- Nibi Gaharwar Location in Uttar Pradesh, India Nibi Gaharwar Nibi Gaharwar (India)
- Coordinates: 25°12′36″N 82°21′59″E﻿ / ﻿25.2099100°N 82.3662700°E
- Country: India
- State: Uttar Pradesh
- District: Mirzapur

Area
- • Total: 443.07 km^{2} (171.07 sq mi)

Population
- • Total: 2,567
- • Density: 5.794/km^{2} (15.01/sq mi)

Languages
- • Official: Hindi
- Time zone: UTC+5:30 (IST)
- Postal code: 231303
- Nearest city: mirzapur
- Sex ratio: 925 ♂/♀
- Literacy: 75%%
- Lok Sabha constituency: mirzapur bhadohi
- Vidhan Sabha constituency: Mirzapur City

= Nibi Gaharwar =

Nibi Gaharwar is a village in the Mirzapur district of India. The Ganges flows on one side of the village, with Chanvar fields on the other. Agriculture is an important part of the local economy. It is inhabited mainly by Gaharwar Rajputs.

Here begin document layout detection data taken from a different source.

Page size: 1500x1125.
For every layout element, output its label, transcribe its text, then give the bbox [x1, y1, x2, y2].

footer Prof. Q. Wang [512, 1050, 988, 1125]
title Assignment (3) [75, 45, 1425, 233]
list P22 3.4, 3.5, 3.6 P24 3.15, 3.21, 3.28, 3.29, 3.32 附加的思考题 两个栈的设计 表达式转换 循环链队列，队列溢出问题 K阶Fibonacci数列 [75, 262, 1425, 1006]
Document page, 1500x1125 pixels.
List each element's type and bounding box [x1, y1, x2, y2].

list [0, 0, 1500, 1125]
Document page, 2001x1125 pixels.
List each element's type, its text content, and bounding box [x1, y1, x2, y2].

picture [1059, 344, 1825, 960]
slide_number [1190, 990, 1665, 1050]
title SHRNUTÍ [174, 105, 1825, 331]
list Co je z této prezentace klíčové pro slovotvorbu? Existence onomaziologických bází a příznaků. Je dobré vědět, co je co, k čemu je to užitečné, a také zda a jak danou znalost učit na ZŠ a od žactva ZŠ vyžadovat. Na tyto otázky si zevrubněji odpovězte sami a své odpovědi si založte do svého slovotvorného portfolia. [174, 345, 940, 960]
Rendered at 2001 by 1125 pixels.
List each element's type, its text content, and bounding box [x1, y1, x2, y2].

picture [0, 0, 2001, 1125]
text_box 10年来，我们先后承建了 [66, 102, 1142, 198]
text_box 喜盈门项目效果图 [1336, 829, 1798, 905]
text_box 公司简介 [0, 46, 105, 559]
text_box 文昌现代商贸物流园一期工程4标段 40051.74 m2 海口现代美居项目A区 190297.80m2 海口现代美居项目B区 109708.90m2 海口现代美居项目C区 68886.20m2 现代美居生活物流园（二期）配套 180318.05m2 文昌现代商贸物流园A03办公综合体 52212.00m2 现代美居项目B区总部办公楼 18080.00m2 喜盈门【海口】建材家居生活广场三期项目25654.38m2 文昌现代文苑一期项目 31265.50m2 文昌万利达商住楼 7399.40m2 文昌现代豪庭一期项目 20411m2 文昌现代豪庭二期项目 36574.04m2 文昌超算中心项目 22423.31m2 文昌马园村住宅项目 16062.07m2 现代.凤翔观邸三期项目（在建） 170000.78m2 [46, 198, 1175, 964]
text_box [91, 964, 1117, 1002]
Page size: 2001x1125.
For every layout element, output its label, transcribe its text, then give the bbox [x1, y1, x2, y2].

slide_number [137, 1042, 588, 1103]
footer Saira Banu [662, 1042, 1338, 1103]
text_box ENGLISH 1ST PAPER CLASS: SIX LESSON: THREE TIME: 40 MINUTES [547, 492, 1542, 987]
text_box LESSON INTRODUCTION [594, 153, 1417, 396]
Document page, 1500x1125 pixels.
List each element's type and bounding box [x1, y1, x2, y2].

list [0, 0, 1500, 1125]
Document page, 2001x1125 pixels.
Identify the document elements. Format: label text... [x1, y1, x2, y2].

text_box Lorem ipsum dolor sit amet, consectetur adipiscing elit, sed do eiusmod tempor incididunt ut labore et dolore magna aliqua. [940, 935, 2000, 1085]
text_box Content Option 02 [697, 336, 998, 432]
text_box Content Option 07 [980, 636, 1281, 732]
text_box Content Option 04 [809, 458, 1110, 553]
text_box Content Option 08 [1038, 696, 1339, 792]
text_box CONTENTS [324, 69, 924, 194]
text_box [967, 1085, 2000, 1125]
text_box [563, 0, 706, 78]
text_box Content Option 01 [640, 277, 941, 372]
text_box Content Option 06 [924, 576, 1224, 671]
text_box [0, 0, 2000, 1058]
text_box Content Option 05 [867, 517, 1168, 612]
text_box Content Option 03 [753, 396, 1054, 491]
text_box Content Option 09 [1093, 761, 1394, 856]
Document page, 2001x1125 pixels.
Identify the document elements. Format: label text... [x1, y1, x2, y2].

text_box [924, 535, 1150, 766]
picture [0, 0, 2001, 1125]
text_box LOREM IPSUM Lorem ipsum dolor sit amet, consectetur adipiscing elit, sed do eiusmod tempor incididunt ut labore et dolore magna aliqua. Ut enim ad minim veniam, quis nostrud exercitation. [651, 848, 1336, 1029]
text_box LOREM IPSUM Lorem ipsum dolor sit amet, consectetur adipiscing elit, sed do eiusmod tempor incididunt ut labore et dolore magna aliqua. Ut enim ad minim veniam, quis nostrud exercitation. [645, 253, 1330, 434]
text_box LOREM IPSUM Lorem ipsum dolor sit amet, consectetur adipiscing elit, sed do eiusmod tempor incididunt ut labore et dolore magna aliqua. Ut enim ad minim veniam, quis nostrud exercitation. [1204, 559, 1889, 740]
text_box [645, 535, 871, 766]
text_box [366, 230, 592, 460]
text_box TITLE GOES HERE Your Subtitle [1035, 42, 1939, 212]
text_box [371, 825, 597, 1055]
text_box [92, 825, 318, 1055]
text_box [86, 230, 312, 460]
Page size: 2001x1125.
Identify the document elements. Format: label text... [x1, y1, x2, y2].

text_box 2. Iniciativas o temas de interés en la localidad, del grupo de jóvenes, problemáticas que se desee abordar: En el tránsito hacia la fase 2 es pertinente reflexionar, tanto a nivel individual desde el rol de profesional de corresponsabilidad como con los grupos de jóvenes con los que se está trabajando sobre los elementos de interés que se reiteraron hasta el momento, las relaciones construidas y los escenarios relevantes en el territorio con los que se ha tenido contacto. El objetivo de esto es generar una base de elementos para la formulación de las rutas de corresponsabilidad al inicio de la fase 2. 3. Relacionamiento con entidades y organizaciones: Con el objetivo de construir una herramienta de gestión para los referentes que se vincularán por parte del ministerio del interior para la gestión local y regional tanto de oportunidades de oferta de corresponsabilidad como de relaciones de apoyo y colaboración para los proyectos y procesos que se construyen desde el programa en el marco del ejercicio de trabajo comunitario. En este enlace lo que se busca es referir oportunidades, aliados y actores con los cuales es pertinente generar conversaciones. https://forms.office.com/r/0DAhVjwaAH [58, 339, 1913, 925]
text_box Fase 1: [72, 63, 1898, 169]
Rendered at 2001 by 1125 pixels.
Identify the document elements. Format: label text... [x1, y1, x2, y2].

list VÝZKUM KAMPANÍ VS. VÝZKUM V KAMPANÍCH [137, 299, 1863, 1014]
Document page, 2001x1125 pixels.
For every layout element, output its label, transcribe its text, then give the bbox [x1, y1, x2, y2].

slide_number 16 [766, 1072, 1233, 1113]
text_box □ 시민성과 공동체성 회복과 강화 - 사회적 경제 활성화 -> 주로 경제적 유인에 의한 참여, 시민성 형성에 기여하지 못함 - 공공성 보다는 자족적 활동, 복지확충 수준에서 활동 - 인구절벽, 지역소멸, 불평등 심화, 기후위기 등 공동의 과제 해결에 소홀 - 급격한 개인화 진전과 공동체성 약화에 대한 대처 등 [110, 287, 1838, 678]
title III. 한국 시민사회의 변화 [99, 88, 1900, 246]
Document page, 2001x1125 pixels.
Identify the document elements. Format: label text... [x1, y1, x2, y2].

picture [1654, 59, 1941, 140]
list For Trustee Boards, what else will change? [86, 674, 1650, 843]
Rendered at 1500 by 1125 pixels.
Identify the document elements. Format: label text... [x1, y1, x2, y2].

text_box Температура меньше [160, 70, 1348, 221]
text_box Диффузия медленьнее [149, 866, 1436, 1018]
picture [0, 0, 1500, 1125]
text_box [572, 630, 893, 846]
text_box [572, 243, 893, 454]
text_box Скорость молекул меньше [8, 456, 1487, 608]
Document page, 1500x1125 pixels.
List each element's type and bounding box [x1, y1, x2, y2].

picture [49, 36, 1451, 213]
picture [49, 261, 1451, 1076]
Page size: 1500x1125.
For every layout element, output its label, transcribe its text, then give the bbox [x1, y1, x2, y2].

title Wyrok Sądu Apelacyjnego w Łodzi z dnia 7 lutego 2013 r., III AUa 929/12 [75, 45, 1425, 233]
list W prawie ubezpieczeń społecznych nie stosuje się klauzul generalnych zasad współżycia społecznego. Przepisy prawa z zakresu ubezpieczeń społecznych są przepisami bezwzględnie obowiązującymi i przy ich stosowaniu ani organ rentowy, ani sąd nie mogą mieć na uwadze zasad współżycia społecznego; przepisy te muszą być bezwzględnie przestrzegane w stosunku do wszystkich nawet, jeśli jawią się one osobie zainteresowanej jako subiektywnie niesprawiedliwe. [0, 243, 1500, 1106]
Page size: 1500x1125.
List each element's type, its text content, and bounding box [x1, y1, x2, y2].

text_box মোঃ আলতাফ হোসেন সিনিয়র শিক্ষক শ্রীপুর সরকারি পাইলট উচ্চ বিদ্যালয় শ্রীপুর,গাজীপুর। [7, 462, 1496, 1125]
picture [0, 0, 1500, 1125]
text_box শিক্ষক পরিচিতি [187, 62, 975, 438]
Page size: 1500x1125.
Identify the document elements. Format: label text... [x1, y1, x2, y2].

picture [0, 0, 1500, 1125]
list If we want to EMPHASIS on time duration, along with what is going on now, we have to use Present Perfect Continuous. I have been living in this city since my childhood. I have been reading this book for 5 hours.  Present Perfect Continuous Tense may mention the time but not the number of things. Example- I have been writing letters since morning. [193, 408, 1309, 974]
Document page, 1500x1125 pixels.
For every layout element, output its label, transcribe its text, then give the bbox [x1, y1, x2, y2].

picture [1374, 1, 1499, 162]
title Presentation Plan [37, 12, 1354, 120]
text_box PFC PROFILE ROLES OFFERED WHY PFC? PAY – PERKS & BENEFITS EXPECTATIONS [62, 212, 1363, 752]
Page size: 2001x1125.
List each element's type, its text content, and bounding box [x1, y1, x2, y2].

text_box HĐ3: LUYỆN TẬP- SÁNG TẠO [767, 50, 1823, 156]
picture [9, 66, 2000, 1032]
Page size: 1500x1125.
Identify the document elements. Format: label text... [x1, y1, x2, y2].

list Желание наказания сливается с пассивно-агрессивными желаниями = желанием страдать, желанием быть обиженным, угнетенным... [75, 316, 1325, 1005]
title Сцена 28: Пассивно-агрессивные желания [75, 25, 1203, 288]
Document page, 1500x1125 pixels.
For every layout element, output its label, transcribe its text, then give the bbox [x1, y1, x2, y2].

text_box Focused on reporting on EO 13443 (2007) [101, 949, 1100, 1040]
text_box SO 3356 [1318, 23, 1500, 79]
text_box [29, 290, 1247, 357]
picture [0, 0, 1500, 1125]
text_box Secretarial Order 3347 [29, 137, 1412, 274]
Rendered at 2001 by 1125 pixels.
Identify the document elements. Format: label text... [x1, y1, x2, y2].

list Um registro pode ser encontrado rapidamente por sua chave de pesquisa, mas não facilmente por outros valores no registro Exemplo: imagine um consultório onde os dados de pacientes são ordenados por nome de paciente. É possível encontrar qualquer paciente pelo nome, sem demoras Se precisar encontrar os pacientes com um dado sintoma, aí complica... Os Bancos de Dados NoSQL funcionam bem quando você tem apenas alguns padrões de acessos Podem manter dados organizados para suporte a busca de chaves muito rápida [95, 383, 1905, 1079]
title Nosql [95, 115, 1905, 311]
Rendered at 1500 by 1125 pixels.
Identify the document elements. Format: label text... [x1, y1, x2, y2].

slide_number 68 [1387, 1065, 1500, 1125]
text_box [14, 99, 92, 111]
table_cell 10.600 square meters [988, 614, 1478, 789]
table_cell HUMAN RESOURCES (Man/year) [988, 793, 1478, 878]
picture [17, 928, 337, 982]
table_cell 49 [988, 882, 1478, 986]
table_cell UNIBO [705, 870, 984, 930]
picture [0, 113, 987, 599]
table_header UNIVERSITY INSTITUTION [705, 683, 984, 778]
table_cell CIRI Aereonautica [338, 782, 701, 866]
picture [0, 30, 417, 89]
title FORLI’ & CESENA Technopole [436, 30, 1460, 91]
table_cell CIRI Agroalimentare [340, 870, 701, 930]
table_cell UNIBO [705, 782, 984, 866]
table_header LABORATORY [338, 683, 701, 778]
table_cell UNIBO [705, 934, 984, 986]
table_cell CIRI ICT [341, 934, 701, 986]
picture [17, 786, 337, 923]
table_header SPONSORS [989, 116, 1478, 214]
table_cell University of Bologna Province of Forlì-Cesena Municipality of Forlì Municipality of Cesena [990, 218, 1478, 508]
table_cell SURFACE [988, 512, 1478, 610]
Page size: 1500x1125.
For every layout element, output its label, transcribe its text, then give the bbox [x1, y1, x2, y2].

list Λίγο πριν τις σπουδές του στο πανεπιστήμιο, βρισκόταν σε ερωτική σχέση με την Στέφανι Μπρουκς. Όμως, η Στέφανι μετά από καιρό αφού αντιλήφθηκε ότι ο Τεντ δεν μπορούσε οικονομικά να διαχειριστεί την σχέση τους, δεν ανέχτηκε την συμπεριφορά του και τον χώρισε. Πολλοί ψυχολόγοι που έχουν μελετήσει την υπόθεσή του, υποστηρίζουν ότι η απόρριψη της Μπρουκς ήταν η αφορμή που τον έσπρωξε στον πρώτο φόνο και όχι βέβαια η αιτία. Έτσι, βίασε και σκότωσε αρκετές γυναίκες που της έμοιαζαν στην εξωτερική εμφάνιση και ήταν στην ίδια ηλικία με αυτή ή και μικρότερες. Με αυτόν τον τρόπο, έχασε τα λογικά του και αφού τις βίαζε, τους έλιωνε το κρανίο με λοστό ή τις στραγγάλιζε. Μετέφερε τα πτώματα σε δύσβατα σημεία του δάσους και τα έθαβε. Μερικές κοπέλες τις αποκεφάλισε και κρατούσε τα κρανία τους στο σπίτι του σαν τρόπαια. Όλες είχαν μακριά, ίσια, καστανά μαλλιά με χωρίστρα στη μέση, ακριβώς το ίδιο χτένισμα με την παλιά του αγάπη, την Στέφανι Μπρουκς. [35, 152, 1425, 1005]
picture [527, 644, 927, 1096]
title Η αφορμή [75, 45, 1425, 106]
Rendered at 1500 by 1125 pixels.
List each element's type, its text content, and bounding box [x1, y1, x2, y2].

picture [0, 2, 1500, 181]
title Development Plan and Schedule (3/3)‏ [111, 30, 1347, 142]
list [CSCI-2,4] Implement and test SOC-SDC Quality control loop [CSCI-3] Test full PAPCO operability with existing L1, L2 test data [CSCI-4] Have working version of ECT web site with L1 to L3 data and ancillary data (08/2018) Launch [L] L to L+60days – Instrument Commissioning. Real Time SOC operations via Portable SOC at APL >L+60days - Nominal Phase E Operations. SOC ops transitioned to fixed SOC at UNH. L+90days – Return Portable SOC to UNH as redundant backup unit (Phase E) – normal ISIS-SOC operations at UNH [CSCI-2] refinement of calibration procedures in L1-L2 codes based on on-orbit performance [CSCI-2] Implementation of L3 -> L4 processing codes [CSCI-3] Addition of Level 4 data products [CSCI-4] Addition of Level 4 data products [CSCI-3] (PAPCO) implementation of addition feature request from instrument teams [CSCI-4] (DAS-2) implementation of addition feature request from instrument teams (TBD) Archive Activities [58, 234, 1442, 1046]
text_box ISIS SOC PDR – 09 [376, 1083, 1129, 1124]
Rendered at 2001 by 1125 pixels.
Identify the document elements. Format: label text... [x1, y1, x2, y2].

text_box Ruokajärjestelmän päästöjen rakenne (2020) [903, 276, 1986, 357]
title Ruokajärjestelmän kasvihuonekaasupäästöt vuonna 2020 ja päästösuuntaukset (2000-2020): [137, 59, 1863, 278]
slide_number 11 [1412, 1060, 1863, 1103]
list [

It is 33 km from Mirzapur town, and 60 km from Allahabad. The nearest railhead is Gaipura, located on the Delhi Howrah main section. However, few trains halt at Gaipura (Station Code GAE) making Mirzapur (Station Code MZP) a more used rail head. The nearest airports are at Babatpur, Varanasi or Bamrauli airport, Allahabad. The village itself is located on the main stretch of Ganges between Allahabad and Varanasi. Vindhayachal, well known for its Vindhayavasini temple, is a Shakti peeth and also a place from where Indian Standard Time is measured. It is about 20 km from this place and Sitamarhi is about 15 km (provided you cross the Ganges by boat).

Avadhi and Hindi are the languages spoken.